§ **SELECTED TEXT**
════════════════

XSL stylesheets will typically be designed for alternative presentations of the texts in varying degree of detail and according to project-designed specifications. By means of these stylesheets output files can be created in PDF, PostScript or other formats for the production of high-quality print, or in HTML for presentation on the Web. Web presentations can be enriched with RDF metadata for easier retrieval and cataloguing of the resource.

RDF or topic maps can also be used for storing and linking the text resource with hypertextual and richly structured presentations of bibliographic or biographic data, which may in their turn be stored in and extracted from relational databases by means of XML interfaces based on e.g. XQuery. Associated material in the form of still or moving images and sound can be integrated into such presentations by use of SMIL or similar XML-based standards.

Thus, nearly all aspects of traditional text-critical work as well as the traditional printed or hypertextual presentation of such material in combination with multimedial presentations of additional material may be done entirely within a framework of XML-based standards and technologies. And in the case that a project like this should find a need to develop its own software, the XML format is made accessible to most major programming languages by means of the DOM and SAX APIs.

4. Recent Trends and Developments4.1 XML Technologies

Compared to the situation before the advent of SGML, it is fair to say that the currently widespread use of generic markup represents a victory over the proprietary formats that have been dominant earlier. Even the most popular word processing systems still based on such proprietary formats are now appearing in versions which include at least some support for XML (MicroSoft Office 2003, StarOffice, Word-Perfect).

════════════════

§ **SHORT EXERCISE 1**
Answer these questions from the passage on XML-based standards:
(a) Which output formats for high-quality print does it name as possible with XSL stylesheets?
(b) What can be used to integrate still or moving images and sound into presentations?
(c) Which APIs make the XML format accessible to most major programming languages?
§ **SHORT EXERCISE 2**
Reproduce the passage on XML-based standards word for word, everything from "Compared to the" down to "2003, StarOffice, Word-Perfect).".

§ **PROVIDED INFORMATION**
════════════════

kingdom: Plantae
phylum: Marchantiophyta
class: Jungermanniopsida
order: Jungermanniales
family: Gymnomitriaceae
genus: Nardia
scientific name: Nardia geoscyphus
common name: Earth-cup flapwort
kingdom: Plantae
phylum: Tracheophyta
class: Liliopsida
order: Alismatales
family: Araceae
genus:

════════════════

§ **EXERCISE OUTPUT 1**
(a) PDF, PostScript or other formats.
(b) SMIL or similar XML-based standards.
(c) The DOM and SAX APIs.

§ **EXERCISE OUTPUT 2**
Compared to the situation before the advent of SGML, it is fair to say that the currently widespread use of generic markup represents a victory over the proprietary formats that have been dominant earlier. Even the most popular word processing systems still based on such proprietary formats are now appearing in versions which include at least some support for XML (MicroSoft Office 2003, StarOffice, Word-Perfect).